*** Block opens ***

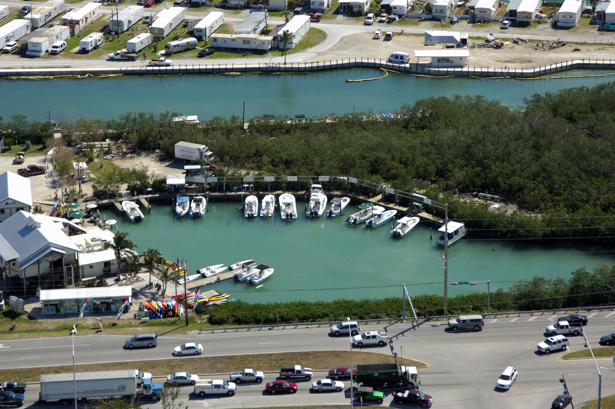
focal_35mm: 112
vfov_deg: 12.1
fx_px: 1920
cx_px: 308
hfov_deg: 18.2
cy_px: 204
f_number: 7.6
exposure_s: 1/1000
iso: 400
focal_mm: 75
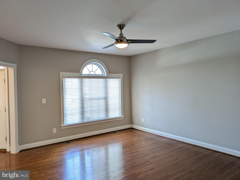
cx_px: 120
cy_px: 90
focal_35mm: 25
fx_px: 173
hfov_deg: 69.4
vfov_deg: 54.9
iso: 159
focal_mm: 5.43
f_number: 1.89
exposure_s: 1/60
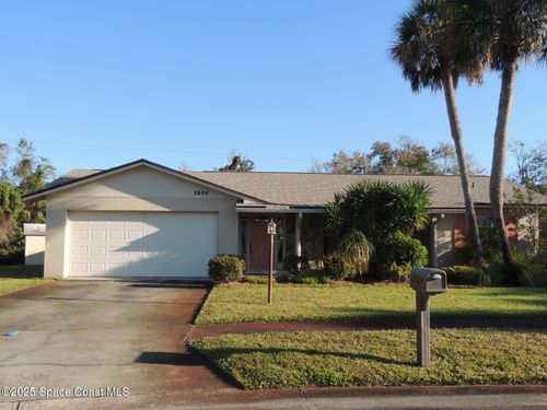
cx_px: 274
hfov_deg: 55.4
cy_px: 205
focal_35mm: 33
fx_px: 521
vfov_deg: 42.9
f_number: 3.2
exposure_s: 1/640
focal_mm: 5.8
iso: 100
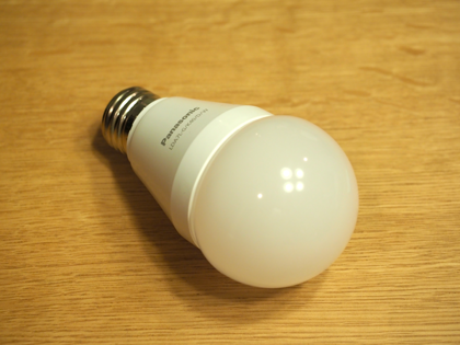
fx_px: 1063
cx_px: 230
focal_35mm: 80
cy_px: 172
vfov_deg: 18.4
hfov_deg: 24.4
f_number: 4
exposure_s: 1/100
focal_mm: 40
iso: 640
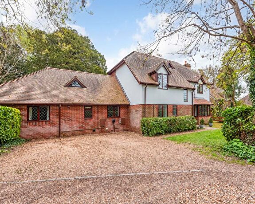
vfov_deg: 80.4
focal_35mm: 16
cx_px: 134
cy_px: 102
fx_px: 121
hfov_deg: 93.0
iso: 320
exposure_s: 1/125
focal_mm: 14
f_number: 9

*** Block closes ***

Reproduce the records in full and leave the images behind.

ANSWER BELOW:
focal_35mm: 112
vfov_deg: 12.1
fx_px: 1920
cx_px: 308
hfov_deg: 18.2
cy_px: 204
f_number: 7.6
exposure_s: 1/1000
iso: 400
focal_mm: 75
cx_px: 120
cy_px: 90
focal_35mm: 25
fx_px: 173
hfov_deg: 69.4
vfov_deg: 54.9
iso: 159
focal_mm: 5.43
f_number: 1.89
exposure_s: 1/60
cx_px: 274
hfov_deg: 55.4
cy_px: 205
focal_35mm: 33
fx_px: 521
vfov_deg: 42.9
f_number: 3.2
exposure_s: 1/640
focal_mm: 5.8
iso: 100
fx_px: 1063
cx_px: 230
focal_35mm: 80
cy_px: 172
vfov_deg: 18.4
hfov_deg: 24.4
f_number: 4
exposure_s: 1/100
focal_mm: 40
iso: 640
vfov_deg: 80.4
focal_35mm: 16
cx_px: 134
cy_px: 102
fx_px: 121
hfov_deg: 93.0
iso: 320
exposure_s: 1/125
focal_mm: 14
f_number: 9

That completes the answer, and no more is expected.